Database replication refers to the frequent copying of data from one node—a database on a server—into another. Think of a database replication system as a distributed database, where all nodes share the same level of information. This system is also known as a database cluster.

The database clients, such as web browsers or computer applications, do not see the database replication system, but they benefit from close to native DBMS behavior.

Masters and Slaves

Many Database Management Systems replicate the database.

The most common replication setup uses a master/slave relationship between the original data set and the copies.

_images/asynchronousreplication.png

Master/Slave Replication

In this system, the master database server logs the updates to the data and propagates those logs through the network to the slaves. The slave database servers receive a stream of updates from the master and apply those changes.

Another common replication setup uses mult-master replication, where all nodes function as masters.

_images/synchronousreplication.png

Multi-master Replication

In a multi-master replication system, you can submit updates to any database node. These updates then propagate through the network to other database nodes. All database nodes function as masters. There are no logs available and the system provides no indicators sent to tell you if the updates were successful.

Asynchronous and Synchronous Replication

In addition to the setup of how different nodes relate to one another, there is also the protocol for how they propagate database transactions through the cluster.

  • Synchronous Replication Uses the approach of eager replication. Nodes keep all replicas synchronized by updating all replicas in a single transaction. In other words, when a transaction commits, all nodes have the same value.
  • Asynchronous Replication Uses the approach of lazy replication. The master database asynchronously propagates replica updates to other nodes. After the master node propagates the replica, the transaction commits. In other words, when a transaction commits, for at least a short time, some nodes hold different values.

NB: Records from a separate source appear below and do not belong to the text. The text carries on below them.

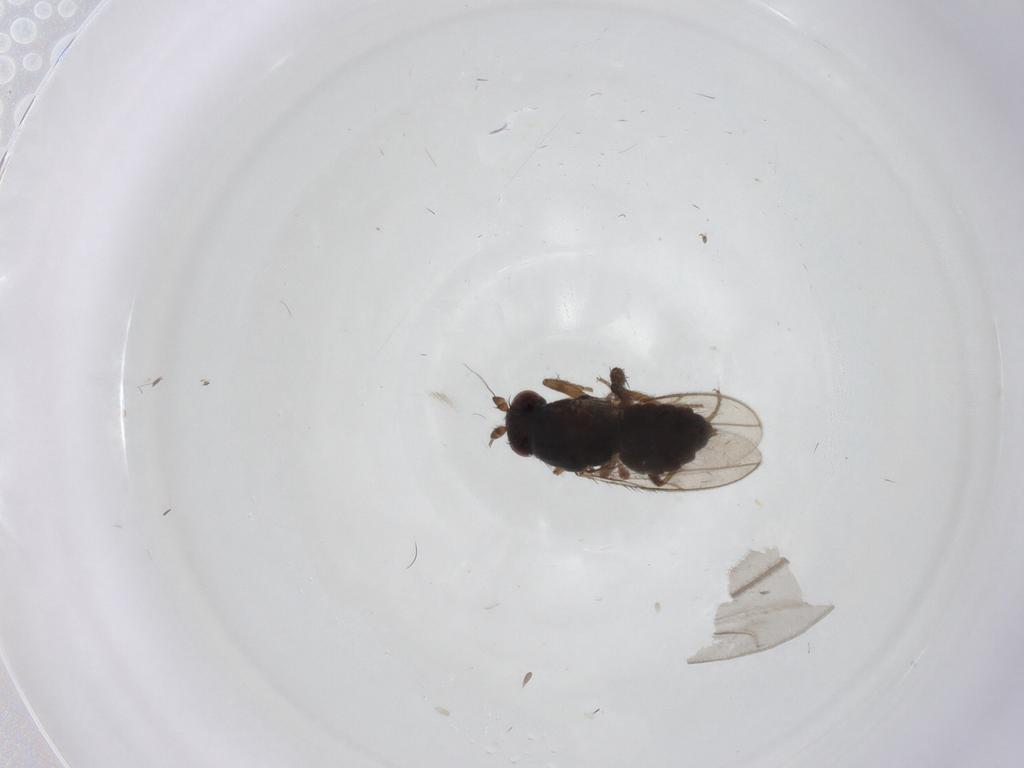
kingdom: Animalia
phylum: Arthropoda
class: Insecta
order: Diptera
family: Sphaeroceridae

Advantages of Synchronous Replication

In theory, there are several advantages that synchronous replication has over asynchronous replication. For instance:

  • High Availability Synchronous replication provides highly available clusters and guarantees 24/7 service availability, given that:
    • No data loss when nodes crash.
    • Data replicas remain consistent.
    • No complex, time-consuming failovers.
  • Improved Performance Synchronous replications allows you to execute transactions on all nodes in the cluster in parallel to each other, increasing performance.
  • Causality across the Cluster Synchronous replication guarantees causality across the whole cluster. For example, a SELECT query issued after a transaction always sees the effects of the transaction, even if it were executed on another node.

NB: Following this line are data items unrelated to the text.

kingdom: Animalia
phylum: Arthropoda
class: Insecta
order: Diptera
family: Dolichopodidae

Disadvantages of Synchronous Replication

Traditionally, eager replication protocols coordinate nodes one operation at a time. They use a two phase commit, or distributed locking. A system with n number of nodes due to process o operations with a throughput of t transactions per second gives you m messages per second with:

m = n \times o \times t

What this means that any increase in the number of nodes leads to an exponential growth in the transaction response times and in the probability of conflicts and deadlock rates.

For this reason, asynchronous replication remains the dominant replication protocol for database performance, scalability and availability. Widely adopted open source databases, such as MySQL and PostgreSQL only provide asynchronous replication solutions.

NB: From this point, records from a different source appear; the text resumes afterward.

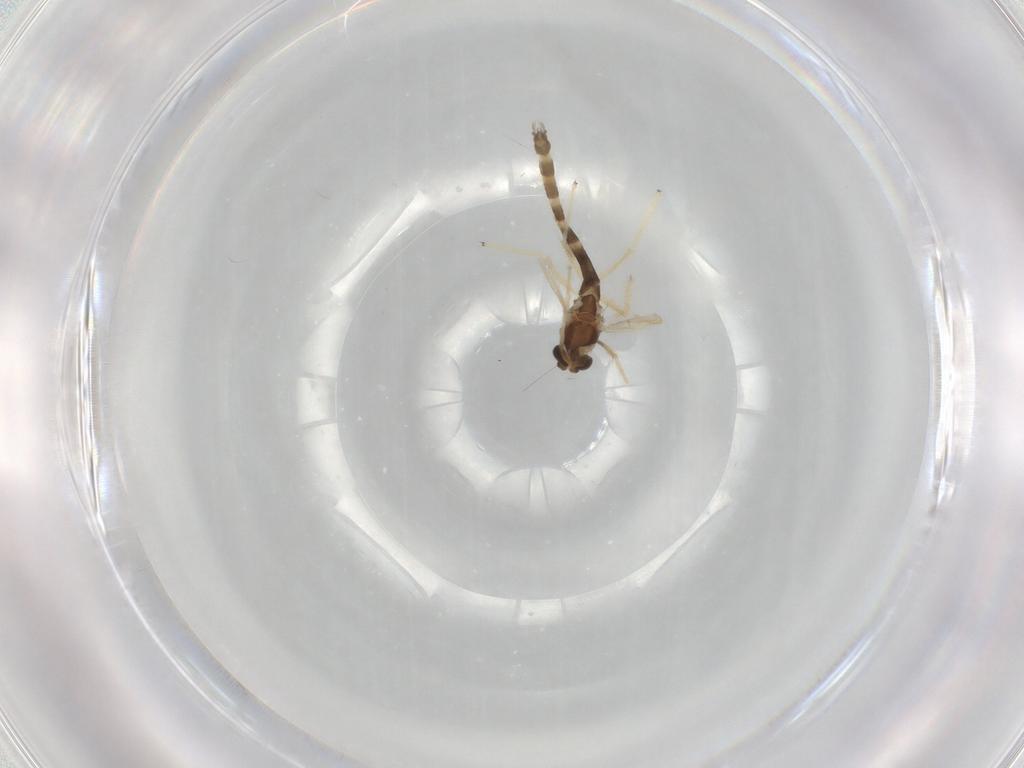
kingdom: Animalia
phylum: Arthropoda
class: Insecta
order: Diptera
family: Chironomidae
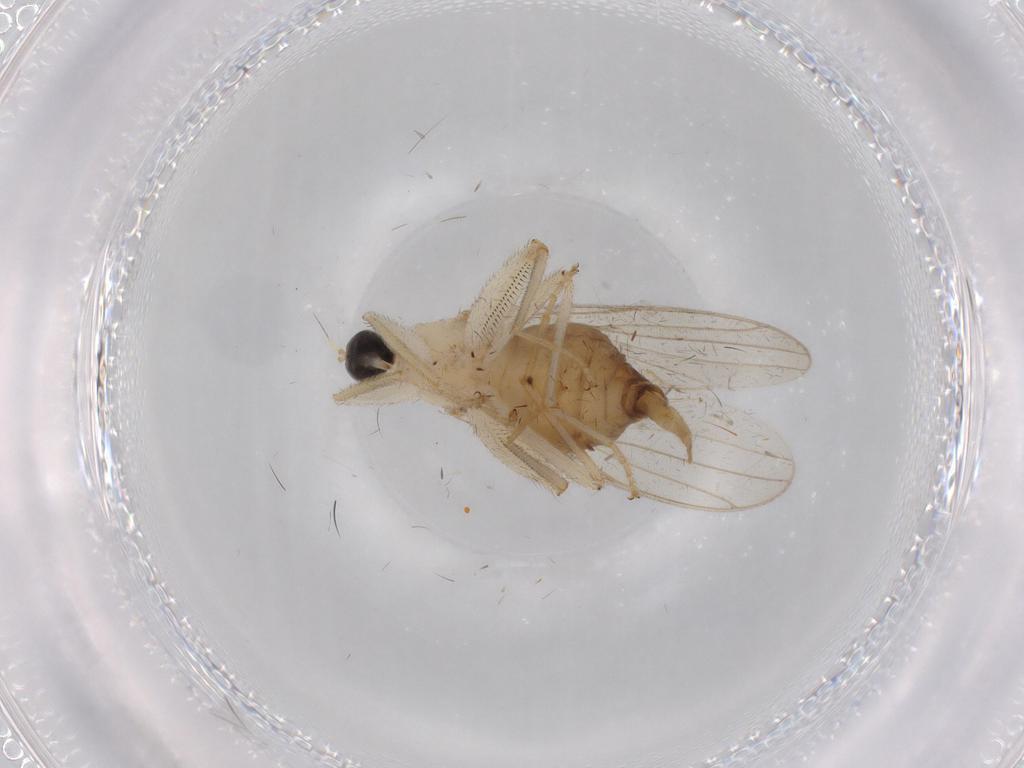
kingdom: Animalia
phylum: Arthropoda
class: Insecta
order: Diptera
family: Hybotidae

Solving the Issues in Synchronous Replication

There are several issues with the traditional approach to synchronous replication systems. Over the past few years, researchers from around the world have begun to suggest alternative approaches to synchronous database replication.

In addition to theory, several prototype implementations have shown much promise. These are some of the most important improvements that these studies have brought about:

  • Group Communication This is a high-level abstraction that defines patterns for the communication of database nodes. The implementation guarantees the consistency of replication data.
  • Write-sets This bundles database writes in a single write-set message. The implementation avoids the coordination of nodes one operation at a time.
  • Database State Machine This processes read-only transactions locally on a database site. The implementation updates transactions are first executed locally on a database site, on shallow copies, and then broadcast as a read-set to the other database sites for certification and possibly commits.
  • Transaction Reordering This reorders transactions before the database site commits and broadcasts them to the other database sites. The implementation increases the number of transactions that successfully pass the certification test.

The certification-based replication system that Galera Cluster uses is built on these approaches.